The materials in the Peter Rose fonds were arranged by CCA archivists keeping to the original order whenever possible.

Biographical notes

Peter Douglas Rose was born on August 1, 1943 in Montréal, Québec. Rose received a Bachelor of Arts (1966) and a Master of Architecture (1970) from Yale University. After completing his studies, Rose returned to Montréal and briefly worked for the architectural firm, Arcop Associates, before working independently as an architect and builder for various downtown offices. In the 1970s, Rose designed several postmodern vacation houses in the Eastern Townships and the Laurentian regions of Québec. This work included Ski Pavillon 70 in Mont Saint-Sauveur (1977), which won him a Progressive Architecture Award in 1978.

In 1979, Rose established the firm Peter Rose Architect in Montréal. In 1991, Rose’s main office was relocated to Boston, Massachusetts and named the Office of Peter Rose – the firm was renamed Peter Rose + Partners in 2007. The firm’s built projects vary in scope and size and include residential, commercial, restoration/renovation, institutional and urban design in both Canada and the United States.

Rose has received numerous awards for his built projects over the years, including an Ordre des Architectes du Québec’s Prix d’excellence (1991) for Le Centre Eaton in Montréal, and an American Institute of Architects’ Design Award (2001) for the Mountain Residence in Stowe, Vermont and the Manhattan Townhouse in New York, New York.
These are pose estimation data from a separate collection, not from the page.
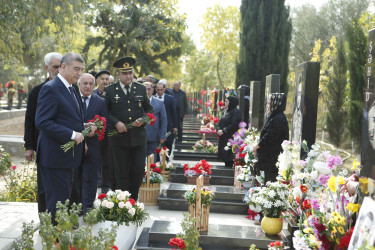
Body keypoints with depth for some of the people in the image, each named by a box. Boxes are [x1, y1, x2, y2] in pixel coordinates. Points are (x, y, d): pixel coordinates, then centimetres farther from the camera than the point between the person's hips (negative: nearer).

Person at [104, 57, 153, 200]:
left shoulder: (141, 89, 9)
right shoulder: (110, 90, 2)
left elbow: (149, 109, 14)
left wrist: (143, 120, -6)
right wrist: (116, 123, -13)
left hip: (139, 138, 2)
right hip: (119, 139, -2)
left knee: (139, 171, 1)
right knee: (122, 174, 4)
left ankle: (133, 200, 21)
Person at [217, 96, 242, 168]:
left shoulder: (236, 112, -10)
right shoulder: (227, 111, 16)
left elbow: (234, 125, -19)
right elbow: (220, 122, 15)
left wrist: (223, 131, -17)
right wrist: (219, 129, -5)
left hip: (230, 137, -8)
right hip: (223, 137, 8)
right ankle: (227, 165, 16)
Rose’s design of the East House (2012) in Chilmark, Massachusetts, received over five architectural awards.

Throughout his professional career, Rose has been an active educator. From 1991- 2010, Rose was an adjunct professor of Architecture at the Harvard Graduate School of Design; he’s also taught at Princeton University, McGill University, and the University of Toronto. Rose was a guest lecturer at various universities throughout Canada and the United States. He regularly sits on student architectural design reviews and related symposiums.
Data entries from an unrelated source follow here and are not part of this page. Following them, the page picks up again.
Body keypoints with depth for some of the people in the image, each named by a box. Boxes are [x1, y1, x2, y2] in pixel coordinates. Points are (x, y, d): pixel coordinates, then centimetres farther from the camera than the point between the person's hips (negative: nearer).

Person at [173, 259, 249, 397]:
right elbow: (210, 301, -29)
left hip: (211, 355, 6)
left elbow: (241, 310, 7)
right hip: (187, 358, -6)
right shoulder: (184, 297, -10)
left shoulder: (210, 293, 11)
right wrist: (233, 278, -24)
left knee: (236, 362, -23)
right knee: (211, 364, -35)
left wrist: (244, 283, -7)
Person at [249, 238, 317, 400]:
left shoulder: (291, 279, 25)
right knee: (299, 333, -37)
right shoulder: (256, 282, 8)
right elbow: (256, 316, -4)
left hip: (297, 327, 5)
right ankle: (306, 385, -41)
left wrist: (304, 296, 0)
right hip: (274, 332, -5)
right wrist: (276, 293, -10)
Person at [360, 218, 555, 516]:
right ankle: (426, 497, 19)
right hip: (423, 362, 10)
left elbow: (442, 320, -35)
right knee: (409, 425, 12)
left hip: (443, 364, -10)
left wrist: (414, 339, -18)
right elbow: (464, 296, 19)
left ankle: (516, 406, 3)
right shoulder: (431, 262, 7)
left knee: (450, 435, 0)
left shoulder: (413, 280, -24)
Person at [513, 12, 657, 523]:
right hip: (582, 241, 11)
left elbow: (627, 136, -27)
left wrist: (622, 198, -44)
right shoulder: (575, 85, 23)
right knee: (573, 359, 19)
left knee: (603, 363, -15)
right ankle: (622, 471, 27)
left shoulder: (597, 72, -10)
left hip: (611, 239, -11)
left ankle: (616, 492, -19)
Rose has been involved in various professional affiliations, including the Ordre des Architectes du Québec, the Ontario Association of Architects, the New York State Association of Architects, and the Boston Society of Architects. Peter Rose was elected to the College of Fellows by the Royal Architectural Institute of Canada in 1994, and in 2016, he was elected to the American Institute of Architects’ College of Fellows.

Conditions governing access

  • Access by appointment only.

Conditions governing reproduction

  • For copyright information or permission to reproduce material from the fonds, please contact the CCA (reproductions@cca.qc.ca).

Immediate source of acquisition or transfer

  • Gift of Peter Rose in 1988, 1991, 1992, 1994, 1999, and 2005.

Custodial history

The Peter Rose fonds remained in the creator’s custody, until their transfer to the CCA at various times between 1988 and 2005.

Archivist's note

  • In 1992 a detailed inventory list was produced by the CCA for materials received in 1991. In 2016 some materials of subsequent donations were also processed. A fonds level description was created by Patricia Di Palma in 2017. In 2018 all the materials in the fonds were arranged and described by Marissa Stimpson.

Location

Montréal Island of Montréal Québec Canada

Credit line

When citing the collection as a whole, use the citation: Peter Rose fonds, Collection Centre Canadien d’Architecture/Canadian Centre for Architecture, Montréal.
When citing specific collection material, please refer to the object’s specific credit line.